Decrease questions

I have a question regarding decreases. I am making a hat from the son of a stitch n bitch book called the half-pipe. I was supossed to cast on 80 stitches, but because the man I am making it for has lots and lots of hair, I cast on 100, and then later increased to 120.

I am at the point of decreasing and my question is this: should I continue to decrease until I have the same number of stitches that the pattern calls for according to the 80 stitch cast on?

Thank you so much for your help!

I’m not familiar with the top of this particular hat, but many hat patterns have you get to a multiple of 10 and then decrease

knit 8, k2tog
knit 7, k2 tog
knit 6, k2tog etc.

If you want, you can use the multiple of the pattern’s decrease and start your decreases with the 120 stitches. If you think that this will make the top of the hat too long, then you can work the decreases closer together.

This hat pattern was as multiple of 20. So on my first decrease round I had to knit 18, knit 2tog and place marker, all the way around. Next row was knit, and the following row was knit to 2 before marker, k 2 tog. Repeat last 2 rows until I have 16 stitches left. So, since I didn’t start with the 80 the pattern called for, and instead have 140, do I still decrease until I get to 16, as specified by the pattern, or should I add more decrease stitches per row to only have as many decrease rows as the pattern calls for?

That’s where it’s up to you and how you want the hat to look. If you decrease as written until you get to 16, you’ll have a longer top.

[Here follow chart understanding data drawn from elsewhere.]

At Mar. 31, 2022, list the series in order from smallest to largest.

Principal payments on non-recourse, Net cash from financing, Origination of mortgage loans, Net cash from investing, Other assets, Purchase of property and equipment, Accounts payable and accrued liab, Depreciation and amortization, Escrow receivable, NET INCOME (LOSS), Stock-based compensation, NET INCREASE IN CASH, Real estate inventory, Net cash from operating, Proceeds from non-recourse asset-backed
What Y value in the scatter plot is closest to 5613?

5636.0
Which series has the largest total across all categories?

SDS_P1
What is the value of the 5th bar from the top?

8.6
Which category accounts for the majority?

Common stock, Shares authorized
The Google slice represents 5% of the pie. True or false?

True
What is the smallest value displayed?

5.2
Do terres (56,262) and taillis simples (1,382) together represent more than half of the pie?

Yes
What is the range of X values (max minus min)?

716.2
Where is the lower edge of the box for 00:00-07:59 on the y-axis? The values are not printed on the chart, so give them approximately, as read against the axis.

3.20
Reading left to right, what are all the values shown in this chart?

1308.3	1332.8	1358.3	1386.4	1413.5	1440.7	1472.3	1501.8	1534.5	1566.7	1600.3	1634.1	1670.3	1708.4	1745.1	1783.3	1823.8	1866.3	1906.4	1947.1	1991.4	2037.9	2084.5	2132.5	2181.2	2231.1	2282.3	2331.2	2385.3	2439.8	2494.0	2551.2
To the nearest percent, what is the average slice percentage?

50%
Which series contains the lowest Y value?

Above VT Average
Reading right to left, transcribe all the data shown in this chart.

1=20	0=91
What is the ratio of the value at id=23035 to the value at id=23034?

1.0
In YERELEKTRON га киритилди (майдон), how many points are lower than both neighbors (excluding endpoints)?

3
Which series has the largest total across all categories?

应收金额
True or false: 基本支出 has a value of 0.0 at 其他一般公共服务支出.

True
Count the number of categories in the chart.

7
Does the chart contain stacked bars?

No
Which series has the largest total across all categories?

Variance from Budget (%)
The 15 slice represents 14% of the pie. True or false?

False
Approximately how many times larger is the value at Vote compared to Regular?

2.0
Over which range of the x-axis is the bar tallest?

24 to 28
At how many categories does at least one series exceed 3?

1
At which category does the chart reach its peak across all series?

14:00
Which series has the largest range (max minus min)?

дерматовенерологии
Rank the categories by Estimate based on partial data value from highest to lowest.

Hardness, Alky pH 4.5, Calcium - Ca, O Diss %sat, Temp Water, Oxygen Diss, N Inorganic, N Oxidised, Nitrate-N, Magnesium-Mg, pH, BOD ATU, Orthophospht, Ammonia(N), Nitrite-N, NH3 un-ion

You could decrease in a multiple of 10, or 14 to decrease at a faster rate and not have the top as long. You really don’t have to have a specific number of stitches left at the end unless there’s something you do with them other than pull the yarn through them.

This particular hat calls for grafting the stitches together at the end.

So I will just keep going and see how it looks. I was just a bit nervous about because I dont usually alter patterns so much.

Do the decs however you think will work. When you get to the end and think they don’t look right, you can rip out just the decs and re-knit. Often we think of a different way to knit it as we go.

Thank you both for your help. I continued the decreases until the top looked like it was long enough and then just eliminated the K row and did decreases every row. It came out great!

Ingrid has given you good advice, but I wanted to add a thought. When you are doing the decreases a lot of patterns have you decrease every other row for normal shaping of a hat top. It could be different for a super long hat or something unusual, but you can decrease every row if you need to to get rid of stitches faster.

I have made a lot of hats with no pattern and I just do it by eye. If I need to get rid of stitches fast I will decrease every row, and if I decide I have it down to where every other row works I go to that and throw in a decrease every row once in a while if needed. What I’m saying is that you don’t have to do it “by the book”, you can do whatever it takes to get the result you are looking for and you can experiment a bit, especially if you are not intimidated by doing the top more than once if what you first tried didn’t work.

That’s a good way to do it too. Great for thinking of it on your own!